Uncanny Georgia: Tsul ‘Kalu

Judaculla Rock, photo by Onmountain [CC BY-SA 3.0], via Wikimedia Commons

Judaculla Rock, photo by Onmountain [CC BY-SA 3.0], via Wikimedia Commons

Tsul ‘kalu is a Cherokee word that roughly translates as “slant-eyed.” In the singular, the word refers an individual, a “lord of the hunt” in the spirit of “master (or mistress) of animals” figures in many world mythologies. He is said to live in Tsunegunyi, on the Tanasee Bald in Jackson County, North Carolina. European settlers sometimes garbled Tsul ‘kalu to Judaculla, from which the mysterious Judaculla Rock in western North Carolina gets its name.

The Cherokee of northern Georgia no doubt would have also been familiar with Tsul ‘kalu. But this “lord of the hunt” was not merely an individual. The plural form, tsunil ‘kalu refers to a race of mythological giants that live in the far west.

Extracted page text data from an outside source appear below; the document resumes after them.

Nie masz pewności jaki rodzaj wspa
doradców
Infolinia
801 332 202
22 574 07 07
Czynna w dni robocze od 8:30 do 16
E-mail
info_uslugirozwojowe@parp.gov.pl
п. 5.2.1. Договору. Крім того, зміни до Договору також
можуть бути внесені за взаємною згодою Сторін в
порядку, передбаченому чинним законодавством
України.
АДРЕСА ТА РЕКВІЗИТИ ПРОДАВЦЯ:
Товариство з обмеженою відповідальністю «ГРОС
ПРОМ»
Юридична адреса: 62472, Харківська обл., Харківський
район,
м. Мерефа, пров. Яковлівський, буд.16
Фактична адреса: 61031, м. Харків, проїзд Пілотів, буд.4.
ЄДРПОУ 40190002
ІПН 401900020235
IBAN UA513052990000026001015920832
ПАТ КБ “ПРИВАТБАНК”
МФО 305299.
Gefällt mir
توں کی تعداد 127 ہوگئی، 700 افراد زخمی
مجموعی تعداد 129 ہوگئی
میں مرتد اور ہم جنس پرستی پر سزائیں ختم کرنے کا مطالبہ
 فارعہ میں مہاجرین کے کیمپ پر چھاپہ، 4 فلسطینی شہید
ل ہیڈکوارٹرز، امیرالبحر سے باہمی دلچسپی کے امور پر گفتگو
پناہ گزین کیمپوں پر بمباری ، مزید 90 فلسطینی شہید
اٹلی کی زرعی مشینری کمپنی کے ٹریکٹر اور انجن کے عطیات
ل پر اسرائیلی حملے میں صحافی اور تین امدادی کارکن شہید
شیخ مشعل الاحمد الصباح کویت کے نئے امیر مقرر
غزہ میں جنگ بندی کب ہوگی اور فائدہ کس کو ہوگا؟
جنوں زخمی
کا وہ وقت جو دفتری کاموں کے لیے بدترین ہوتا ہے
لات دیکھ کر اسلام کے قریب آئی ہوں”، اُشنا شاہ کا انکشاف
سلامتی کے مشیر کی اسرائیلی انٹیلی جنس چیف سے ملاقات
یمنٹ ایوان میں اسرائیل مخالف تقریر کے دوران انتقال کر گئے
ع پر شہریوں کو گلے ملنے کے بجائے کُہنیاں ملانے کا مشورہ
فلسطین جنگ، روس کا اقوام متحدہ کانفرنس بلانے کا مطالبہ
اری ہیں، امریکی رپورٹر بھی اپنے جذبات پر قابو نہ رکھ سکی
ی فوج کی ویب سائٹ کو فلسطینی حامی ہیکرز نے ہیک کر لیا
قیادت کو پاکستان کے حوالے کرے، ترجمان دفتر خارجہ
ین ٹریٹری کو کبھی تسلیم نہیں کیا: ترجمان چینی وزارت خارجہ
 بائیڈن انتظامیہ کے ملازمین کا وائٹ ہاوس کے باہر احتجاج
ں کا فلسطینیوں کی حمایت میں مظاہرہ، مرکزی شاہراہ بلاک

According to James Mooney’s Myths of the Cherokee (1900),

James Wafford, of the western Cherokee, who was born in Georgia in 1806, says that his grandmother, who must have been born about the middle of the last century, told him that she had beard from the old people that long before her time a party of giants had come once to visit the Cherokee. They were nearly twice as tall as common men, and had their eyes set slanting in their heads, so that the Cherokee called them Tsunil’kälû’, “The Slant-eyed people,” because they looked like the giant hunter Tsul’kälû’.… They said that these giants lived very far away in the direction in which the sun goes down. The Cherokee received them as friends, and they stayed some time, and then returned to their home in the west.

In Children of Pride, my protagonists pass by Judaculla Rock on a couple of occasions, although I don’t bring up its associations with Tsul ‘kalu. In Oak, Ash, and Thorn, however, I did manage to find room for a slant-eyed giant as a secondary character.